Since 2007 the number of GP referrals to orthopaedic departments in Wales has increased by 30.8%, which is more than double that for all other specialties combined over the same time period.

This week my officials have undertaken work which confirms that this trend can be expected continue over the next 5 - 10 years due to changes in the nature and demographics of our population and as the range of treatment possibilities available increase.  This is particularly evident in the need for hip and knee treatments, where the volume of procedures is likely to increase by a further 30% overall and hip fracture trauma by 10% over the next 5 years. This continuing growth in demand reflects the impact of a number of factors which include; a predicted 29% increase by 2033 in the population of pensionable age, the consequent increase in the number of joint revisions, increasing joint disease and the impact of increasing obesity. 

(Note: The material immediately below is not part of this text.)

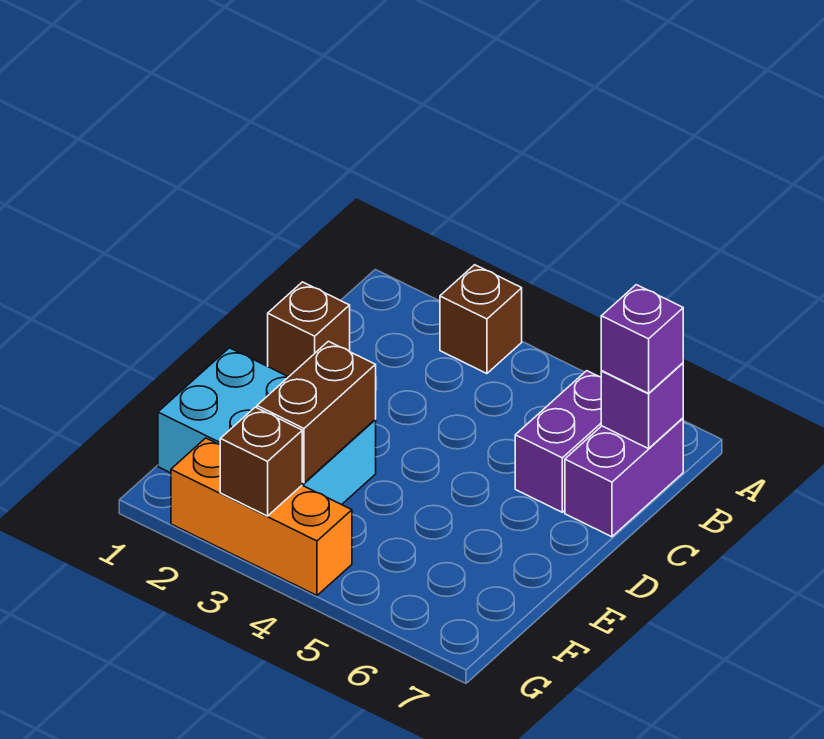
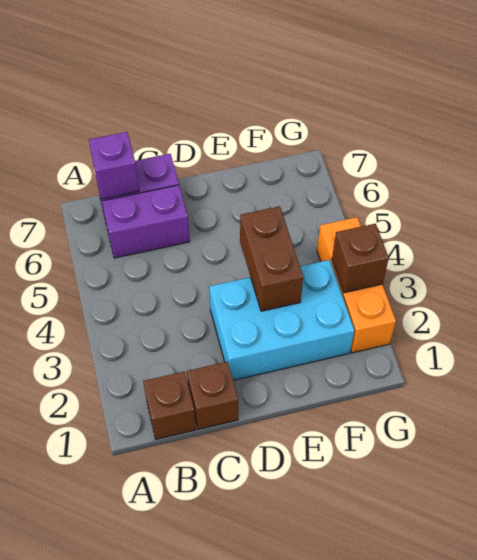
brown brick A3 level 1 -> brown brick B1 level 1
purple brick B7 level 3 -> none
cyan brick E1:F3 level 1 -> cyan brick D2:F3 level 1
brown brick E3:F3 level 2 -> brown brick E3:E4 level 2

Population projections to 2019 for people aged 65-74 suggest an increase of 36% in Wales (compared to 30.5% in the UK as a whole). Longer term projections to 2029 indicate a continuing increase suggesting that orthopaedic conditions associated with old age are likely to continue to rise.

These demographic changes are likely to be exacerbated by the increasing levels of obesity and reduced fitness levels across the population.

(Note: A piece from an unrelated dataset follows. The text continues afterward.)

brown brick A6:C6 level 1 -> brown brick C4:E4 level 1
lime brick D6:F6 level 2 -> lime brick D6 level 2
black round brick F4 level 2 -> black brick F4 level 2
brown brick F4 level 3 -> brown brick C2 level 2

An Approach to Developing Sustainable Services

We will ensure that orthopaedic services become “Best in Class” in regards to efficiency, productivity and clinical outcomes. We will further improve our length of stay and day of surgery admissions, and ensure full implementation of the agreed clinical pathways for hip and knee pain, fractured neck of femur and non-specific lower back pain. These pathways have been designed by clinical teams to deliver effective clinical care in a productive and efficient manner. 

All appropriate capacity will be used to the best potential, and we will increase the productivity of our operating theatres and day case suites.

We will maximise the range of alternative treatments to surgery, and the information given to patients in respect of the impact of undergoing surgery. Some LHBs have introduced lifestyle programmes and therapeutic interventions, which are reducing the need for orthopaedic surgical referrals for hip and knee by up to 20%.

We will introduce a Public Health campaign, with a concerted effort on obesity prevention, weight loss management and increased fitness levels, focussing on all ages and all parts of the country. Lifestyle changes will have a material effect over time on reducing the need for orthopaedic surgery.

However, even with these initiatives in place, all the above actions are unlikely to meet our population demands for the next 5-10 years, so we will need to create additional orthopaedic capacity.

I have therefore asked my Officials and Clinical Leads to commence work on developing plans to increase orthopaedic capacity, including any requirements for additional theatres and diagnostic facilities.

I will be submitting these plans to the Minister for Budget and Business, and intend to expand on these options and their implications in greater detail.